## TASK REQUIREMENTS
Reproduce word for word the lines of the records below, beginning at the line that contains "Reading right to" and stopping after the line that contains "Reading left to". Leave the pictures out of your answer.

Collection entries:
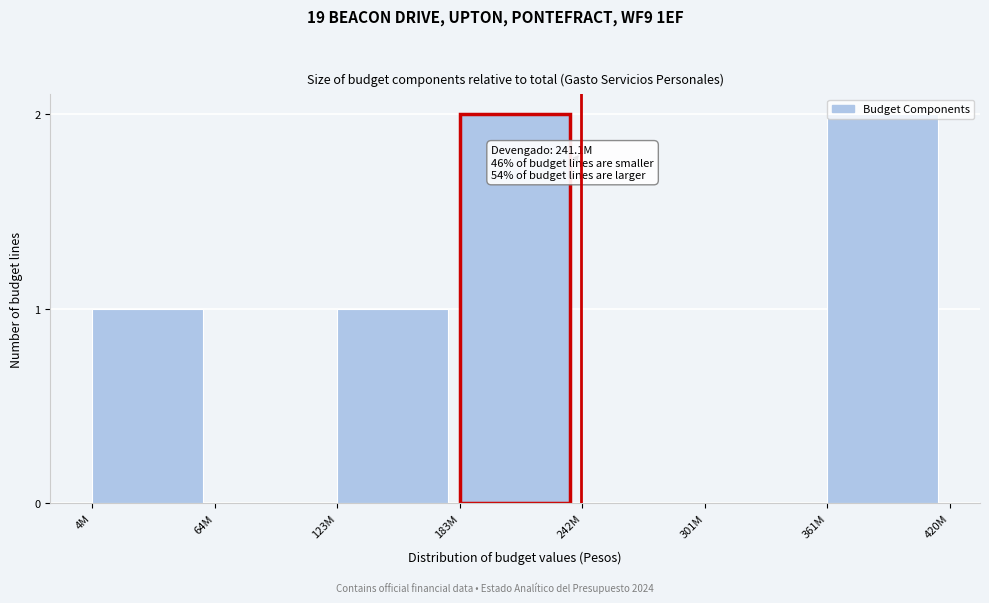

Which has a higher value, 4M or 183M?

183M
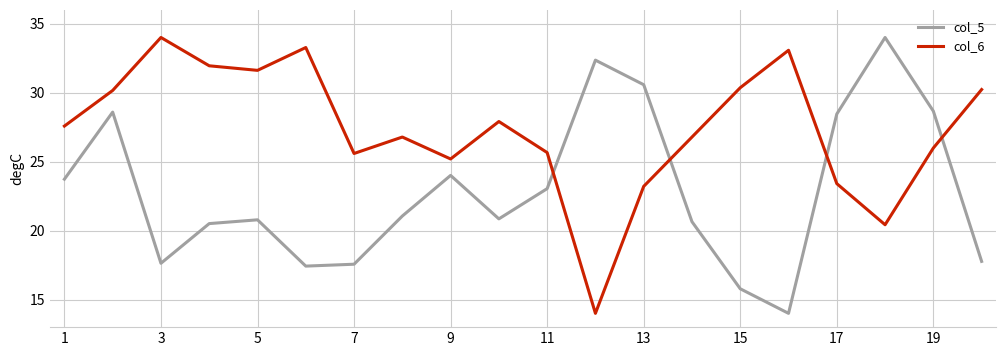

Which series has the largest total across all categories?

col_6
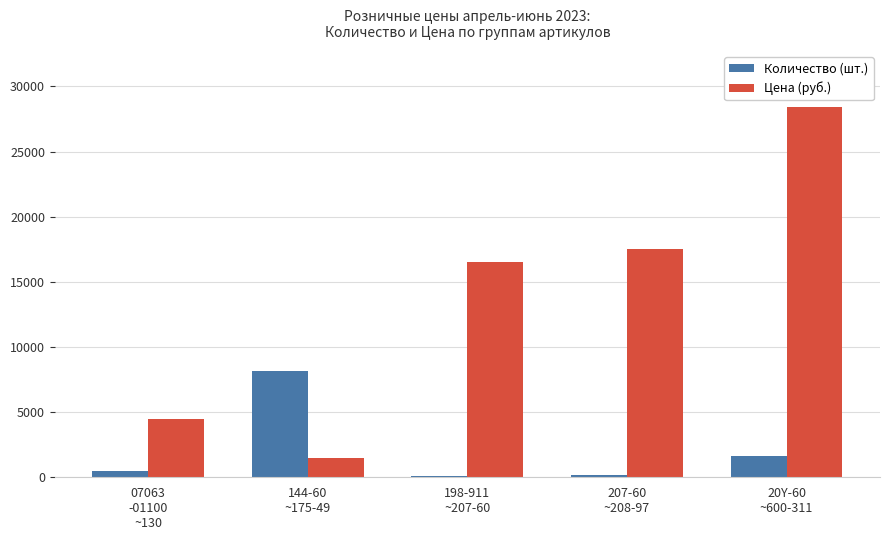

What is the label of the 4th bar from the left?

207-60
~208-97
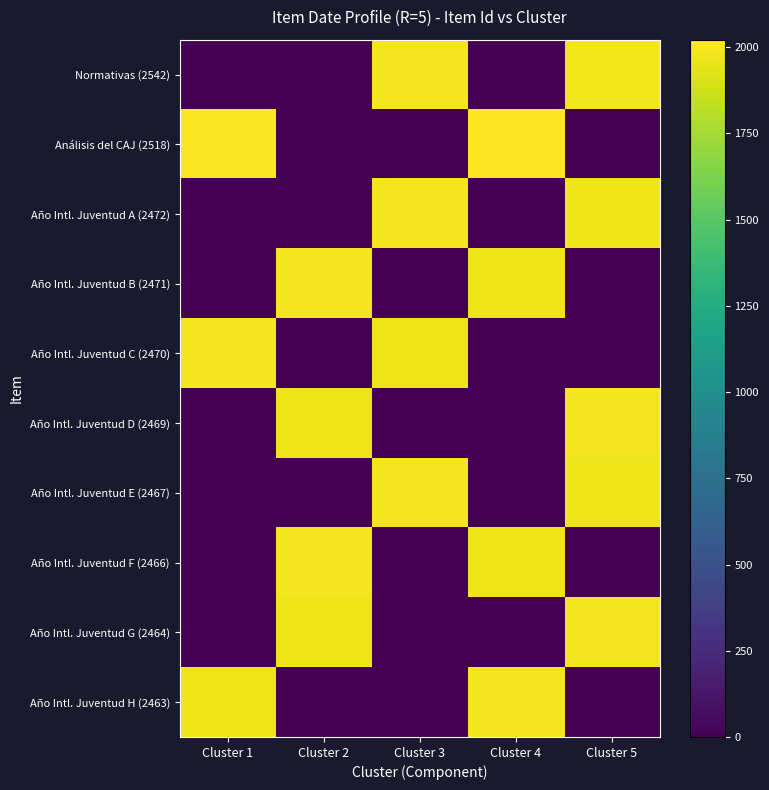

Reading right to left, extract all data points from this chart.

Normativas (2542): Cluster 5=1977	Cluster 4=0	Cluster 3=1987	Cluster 2=0	Cluster 1=0
Análisis del CAJ (2518): Cluster 5=0	Cluster 4=2022	Cluster 3=0	Cluster 2=0	Cluster 1=2012
Año Intl. Juventud A (2472): Cluster 5=1974	Cluster 4=0	Cluster 3=1984	Cluster 2=0	Cluster 1=0
Año Intl. Juventud B (2471): Cluster 5=0	Cluster 4=1974	Cluster 3=0	Cluster 2=1984	Cluster 1=0
Año Intl. Juventud C (2470): Cluster 5=0	Cluster 4=0	Cluster 3=1974	Cluster 2=0	Cluster 1=1984
Año Intl. Juventud D (2469): Cluster 5=1984	Cluster 4=0	Cluster 3=0	Cluster 2=1974	Cluster 1=0
Año Intl. Juventud E (2467): Cluster 5=1974	Cluster 4=0	Cluster 3=1984	Cluster 2=0	Cluster 1=0
Año Intl. Juventud F (2466): Cluster 5=0	Cluster 4=1974	Cluster 3=0	Cluster 2=1984	Cluster 1=0
Año Intl. Juventud G (2464): Cluster 5=1984	Cluster 4=0	Cluster 3=0	Cluster 2=1974	Cluster 1=0
Año Intl. Juventud H (2463): Cluster 5=0	Cluster 4=1984	Cluster 3=0	Cluster 2=0	Cluster 1=1974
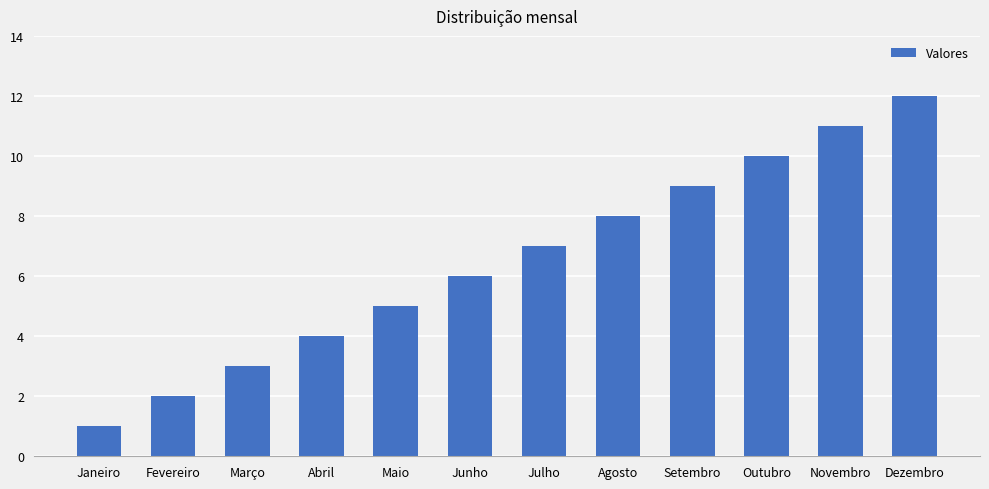

Read the value at Maio, to the nearest 5.

5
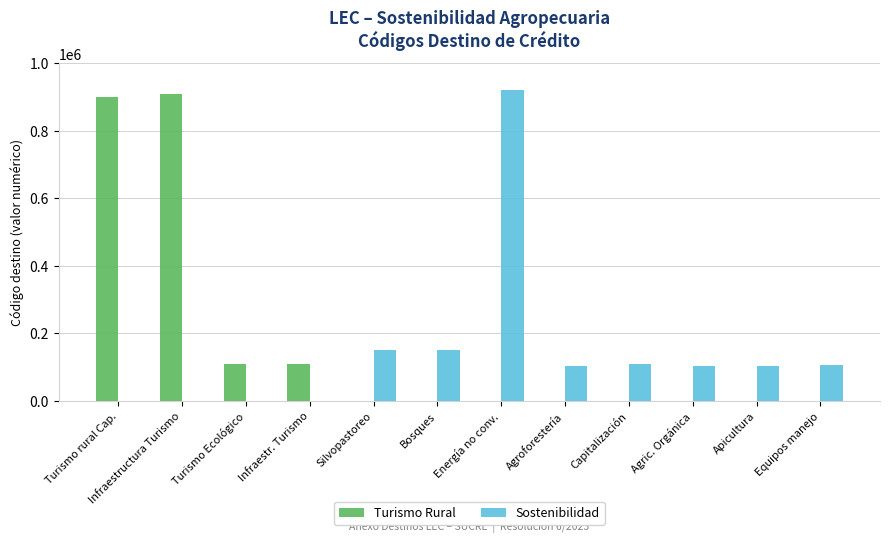

What is the sum of all Sostenibilidad values?

1743321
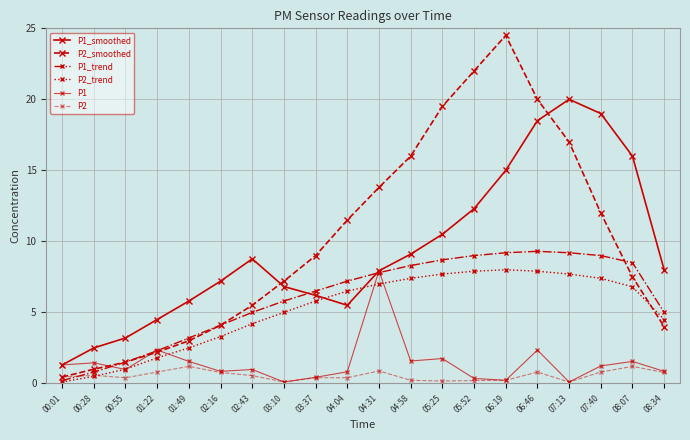

Reading left to right, transcribe all the data shown in this chart.

P1_smoothed: 00:01=1.3	00:28=2.5	00:55=3.2	01:22=4.5	01:49=5.8	02:16=7.2	02:43=8.8	03:10=6.8	03:37=6.2	04:04=5.5	04:31=7.9	04:58=9.1	05:25=10.5	05:52=12.3	06:19=15.0	06:46=18.5	07:13=20.0	07:40=19.0	08:07=16.0	08:34=8.0
P2_smoothed: 00:01=0.5	00:28=1.0	00:55=1.5	01:22=2.2	01:49=3.0	02:16=4.1	02:43=5.5	03:10=7.2	03:37=9.0	04:04=11.5	04:31=13.8	04:58=16.0	05:25=19.5	05:52=22.0	06:19=24.5	06:46=20.0	07:13=17.0	07:40=12.0	08:07=7.5	08:34=4.0
P1_trend: 00:01=0.2	00:28=0.8	00:55=1.5	01:22=2.3	01:49=3.2	02:16=4.1	02:43=5.0	03:10=5.8	03:37=6.5	04:04=7.2	04:31=7.8	04:58=8.3	05:25=8.7	05:52=9.0	06:19=9.2	06:46=9.3	07:13=9.2	07:40=9.0	08:07=8.5	08:34=5.0
P2_trend: 00:01=0.1	00:28=0.5	00:55=1.0	01:22=1.8	01:49=2.5	02:16=3.3	02:43=4.2	03:10=5.0	03:37=5.8	04:04=6.5	04:31=7.0	04:58=7.4	05:25=7.7	05:52=7.9	06:19=8.0	06:46=7.9	07:13=7.7	07:40=7.4	08:07=6.8	08:34=4.5
P1: 00:01=1.3	00:28=1.4	00:55=1.0	01:22=2.4	01:49=1.6	02:16=0.8	02:43=1.0	03:10=0.1	03:37=0.4	04:04=0.8	04:31=7.9	04:58=1.6	05:25=1.8	05:52=0.3	06:19=0.2	06:46=2.4	07:13=0.1	07:40=1.2	08:07=1.6	08:34=0.8
P2: 00:01=0.5	00:28=0.6	00:55=0.4	01:22=0.8	01:49=1.2	02:16=0.8	02:43=0.6	03:10=0.1	03:37=0.4	04:04=0.4	04:31=0.9	04:58=0.2	05:25=0.2	05:52=0.2	06:19=0.2	06:46=0.8	07:13=0.1	07:40=0.8	08:07=1.2	08:34=0.8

## OUTPUT BELOW
Reading right to left, extract all data points from this chart.

Normativas (2542): Cluster 5=1977	Cluster 4=0	Cluster 3=1987	Cluster 2=0	Cluster 1=0
Análisis del CAJ (2518): Cluster 5=0	Cluster 4=2022	Cluster 3=0	Cluster 2=0	Cluster 1=2012
Año Intl. Juventud A (2472): Cluster 5=1974	Cluster 4=0	Cluster 3=1984	Cluster 2=0	Cluster 1=0
Año Intl. Juventud B (2471): Cluster 5=0	Cluster 4=1974	Cluster 3=0	Cluster 2=1984	Cluster 1=0
Año Intl. Juventud C (2470): Cluster 5=0	Cluster 4=0	Cluster 3=1974	Cluster 2=0	Cluster 1=1984
Año Intl. Juventud D (2469): Cluster 5=1984	Cluster 4=0	Cluster 3=0	Cluster 2=1974	Cluster 1=0
Año Intl. Juventud E (2467): Cluster 5=1974	Cluster 4=0	Cluster 3=1984	Cluster 2=0	Cluster 1=0
Año Intl. Juventud F (2466): Cluster 5=0	Cluster 4=1974	Cluster 3=0	Cluster 2=1984	Cluster 1=0
Año Intl. Juventud G (2464): Cluster 5=1984	Cluster 4=0	Cluster 3=0	Cluster 2=1974	Cluster 1=0
Año Intl. Juventud H (2463): Cluster 5=0	Cluster 4=1984	Cluster 3=0	Cluster 2=0	Cluster 1=1974

Read the value at Maio, to the nearest 5.

5

What is the sum of all Sostenibilidad values?

1743321

Reading left to right, transcribe all the data shown in this chart.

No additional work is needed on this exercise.